Reflections on “It’s All About Love: A Festival for the Jesus Movement”
Across the church and around the world, we are hungry for revival and renewal. On July 9-12, a churchwide festival of worship, learning, community, and action for the Episcopal branch of the Jesus Movement, was held at the Baltimore Convention Center.
The event was organized around three Jesus Movement festival “tents”: Racial Reconciliation, Creation Care, and Evangelism. Attendees could explore the themes of worship and liturgy, formation, justice and advocacy, leadership, preaching, stewardship, and youth and children.
Two parishioners from Church of the Servant, Rachel Williamson and Julie Potter, traveled to the event. Read on for their reflections of the Festival.
Presiding Bishop Michael Curry triumphantly quoting Jimi Hendrix’s thoughts on Love during the revival set the tone for my time at the festival. It grounded me in why I was there - to better equip myself to work alongside others doing the essential work of ending systemic racism.
In the Protest Chaplaincy workshop, I learned how to support you and other community members the next time we rise up in protest. The workshop on Reparations gave me concrete ways to begin making amends to our African American siblings. Other speakers directed me to step into the fray and speak up against color blindness. The Rev.

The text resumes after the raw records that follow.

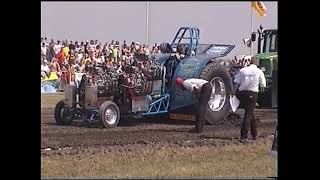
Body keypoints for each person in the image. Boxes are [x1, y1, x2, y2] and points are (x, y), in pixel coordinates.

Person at [233, 56, 266, 143]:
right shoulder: (259, 71)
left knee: (250, 112)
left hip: (242, 93)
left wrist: (233, 93)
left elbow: (236, 83)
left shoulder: (243, 70)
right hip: (252, 93)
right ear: (257, 63)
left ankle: (254, 133)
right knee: (248, 114)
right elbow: (263, 84)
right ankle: (244, 136)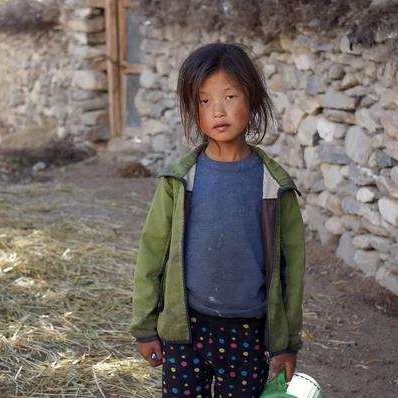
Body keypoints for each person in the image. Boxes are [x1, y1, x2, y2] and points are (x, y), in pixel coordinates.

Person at [130, 42, 306, 397]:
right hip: (186, 328)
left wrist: (286, 343)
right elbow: (151, 253)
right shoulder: (180, 180)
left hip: (248, 331)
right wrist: (146, 327)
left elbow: (292, 268)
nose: (218, 111)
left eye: (230, 96)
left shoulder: (274, 185)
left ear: (252, 100)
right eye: (204, 100)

Canon Kelly Brown Douglas asked “What does it mean to Be Church?” How would you answer that?
Thank you for supporting us as we learned how to continue Loving God and one another.
~Rachel Williamson
Bishop Michael Curry told a story about THE WEDDING he officiated for Harry and Megan. The sermon was about love – one of the scriptures being John 4:16, “God is love. Those who live in love live in God, and God lives in them.” Afterwards, he said it was uncanny how many people approached him in public and said they had no idea Christianity was about love. Thus, the name of the conference: “It’s All about Love” and reclaiming love as the bedrock of Christianity.
This reclamation is anchored in truth - the antithesis of love is racism.

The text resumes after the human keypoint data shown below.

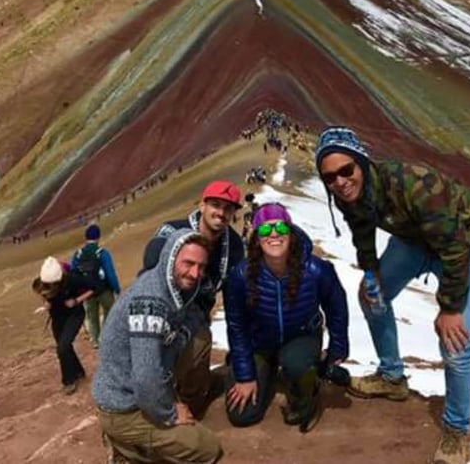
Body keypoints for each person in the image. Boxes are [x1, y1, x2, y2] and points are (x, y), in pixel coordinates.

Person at [314, 127, 470, 464]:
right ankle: (391, 377)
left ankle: (456, 430)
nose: (340, 181)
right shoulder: (348, 195)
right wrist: (370, 272)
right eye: (330, 178)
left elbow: (455, 246)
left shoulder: (413, 185)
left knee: (454, 339)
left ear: (361, 162)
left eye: (346, 170)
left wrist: (450, 307)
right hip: (415, 240)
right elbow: (362, 231)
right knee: (372, 298)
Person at [93, 229, 222, 464]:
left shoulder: (168, 285)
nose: (195, 273)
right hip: (124, 407)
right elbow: (145, 377)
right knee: (207, 449)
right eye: (189, 263)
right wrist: (170, 414)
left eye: (201, 266)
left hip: (140, 387)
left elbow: (187, 324)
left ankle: (168, 421)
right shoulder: (150, 303)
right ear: (170, 258)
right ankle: (126, 449)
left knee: (200, 340)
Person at [224, 203, 348, 429]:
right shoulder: (241, 275)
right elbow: (237, 326)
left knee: (296, 365)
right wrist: (244, 376)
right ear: (256, 238)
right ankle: (267, 371)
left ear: (291, 233)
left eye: (281, 228)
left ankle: (303, 386)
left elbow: (336, 307)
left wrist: (337, 349)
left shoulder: (316, 270)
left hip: (301, 336)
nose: (273, 234)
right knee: (242, 414)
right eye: (265, 230)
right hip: (259, 342)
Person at [139, 180, 245, 418]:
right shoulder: (172, 230)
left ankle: (190, 408)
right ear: (202, 205)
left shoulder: (234, 247)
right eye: (215, 205)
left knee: (198, 348)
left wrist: (239, 352)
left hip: (196, 314)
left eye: (228, 209)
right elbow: (151, 260)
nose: (221, 213)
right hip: (158, 307)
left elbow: (234, 299)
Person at [32, 257, 96, 395]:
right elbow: (42, 293)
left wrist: (77, 300)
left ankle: (69, 381)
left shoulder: (72, 279)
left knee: (62, 347)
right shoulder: (42, 282)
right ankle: (78, 372)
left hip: (74, 314)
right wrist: (46, 304)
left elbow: (94, 287)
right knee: (65, 346)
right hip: (57, 317)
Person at [71, 224, 122, 348]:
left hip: (86, 291)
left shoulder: (78, 255)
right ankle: (105, 336)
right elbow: (110, 272)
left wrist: (78, 292)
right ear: (98, 237)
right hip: (103, 289)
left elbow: (73, 272)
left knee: (91, 316)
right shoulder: (102, 253)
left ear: (86, 237)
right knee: (109, 311)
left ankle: (95, 339)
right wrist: (116, 288)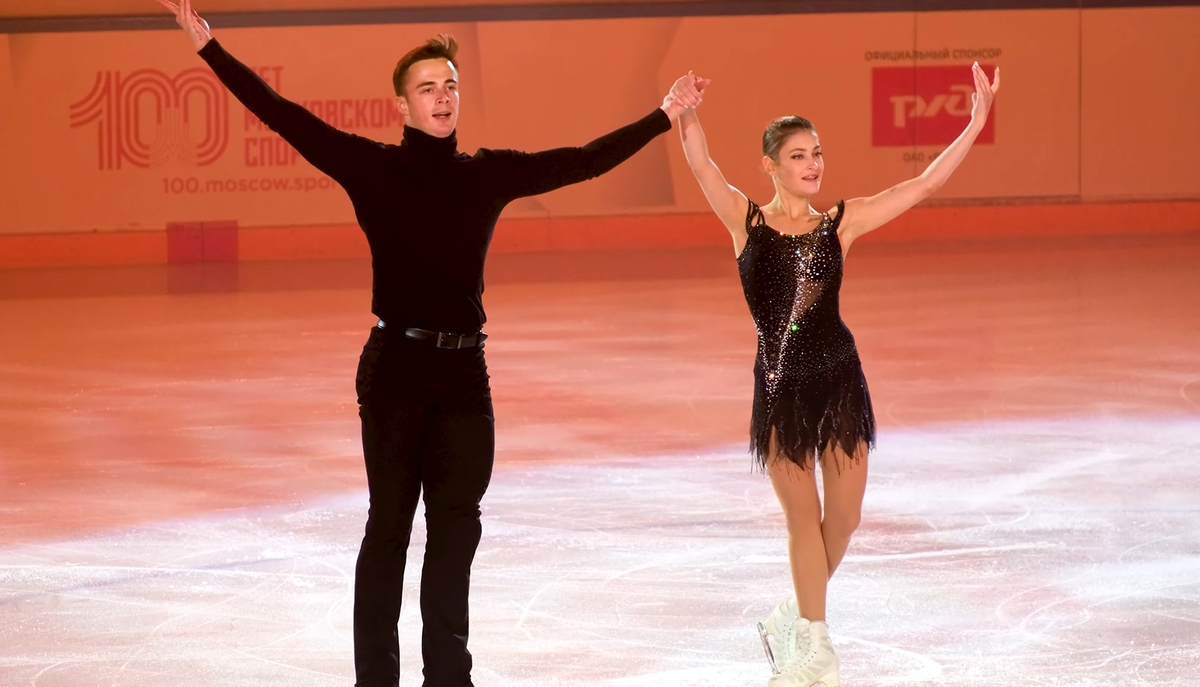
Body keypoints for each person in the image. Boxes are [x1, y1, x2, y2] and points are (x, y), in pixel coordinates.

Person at [156, 2, 703, 685]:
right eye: (427, 88)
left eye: (450, 85)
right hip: (395, 372)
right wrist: (208, 48)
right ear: (402, 105)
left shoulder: (487, 174)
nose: (442, 97)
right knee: (388, 529)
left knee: (454, 533)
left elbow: (583, 162)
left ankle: (449, 676)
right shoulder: (371, 167)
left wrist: (663, 114)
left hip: (465, 379)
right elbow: (282, 115)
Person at [676, 63, 999, 687]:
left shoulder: (840, 223)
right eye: (798, 155)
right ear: (770, 165)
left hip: (840, 381)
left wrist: (975, 123)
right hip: (780, 389)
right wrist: (686, 110)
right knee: (804, 519)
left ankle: (791, 615)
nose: (813, 164)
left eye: (817, 153)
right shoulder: (745, 223)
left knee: (844, 519)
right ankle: (816, 649)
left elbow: (923, 184)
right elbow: (701, 165)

Throughout the conference three directives emerged: Educate (Sacred Ground), Inner work (Racial Equity Project (REP) Parish-Focused Committee) and act (REP Community Outreach).
I left with two distinct feelings: the wealth of Episcopal leaders of color speaking truth places the Episcopal Church on the cutting edge of racial healing, and…Church of the Servant has embraced this work more ardently than many other churches.

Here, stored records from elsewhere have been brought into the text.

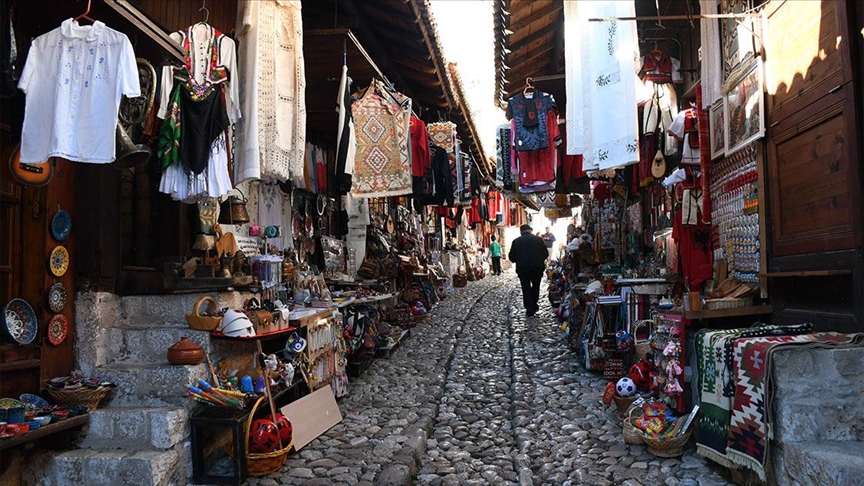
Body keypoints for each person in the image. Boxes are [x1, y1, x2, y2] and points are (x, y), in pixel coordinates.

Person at [508, 224, 549, 317]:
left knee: (525, 287)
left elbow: (512, 257)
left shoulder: (516, 241)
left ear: (521, 232)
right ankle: (534, 304)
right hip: (537, 268)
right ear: (530, 230)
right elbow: (545, 254)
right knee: (536, 286)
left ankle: (529, 308)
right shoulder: (539, 240)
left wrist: (519, 259)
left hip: (523, 268)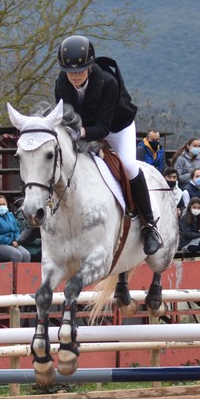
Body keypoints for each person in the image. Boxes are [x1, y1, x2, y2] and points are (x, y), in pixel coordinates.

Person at [54, 34, 162, 255]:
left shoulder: (107, 82)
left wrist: (82, 132)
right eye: (69, 72)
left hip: (116, 127)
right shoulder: (61, 84)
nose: (74, 76)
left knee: (130, 166)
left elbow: (103, 128)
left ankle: (149, 226)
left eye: (79, 70)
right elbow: (63, 117)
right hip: (82, 127)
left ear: (90, 67)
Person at [0, 194, 32, 262]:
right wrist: (10, 241)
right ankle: (12, 272)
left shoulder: (10, 215)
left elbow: (16, 230)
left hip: (13, 242)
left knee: (26, 254)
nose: (2, 206)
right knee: (16, 255)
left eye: (4, 204)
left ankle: (24, 272)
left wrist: (16, 240)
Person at [14, 198, 43, 262]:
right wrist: (40, 242)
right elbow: (22, 236)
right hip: (30, 247)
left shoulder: (43, 212)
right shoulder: (22, 213)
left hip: (42, 246)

But we have a LIFELONG journey ahead of us. I brought home two statements I encourage us to consider as individuals and as a congregation:
“Whiteness keeps us from what God wants.”
“The mental duress of white supremacy causes us to shrink from being the person God intends us to be.”.
As Dr. Catherine Meeks, executive director of the Absalom Jones Center for Racial Healing and author of The Night Is Long, But Light Comes in the Morning, said: “Stand up and be counted. God has an assignment for us.”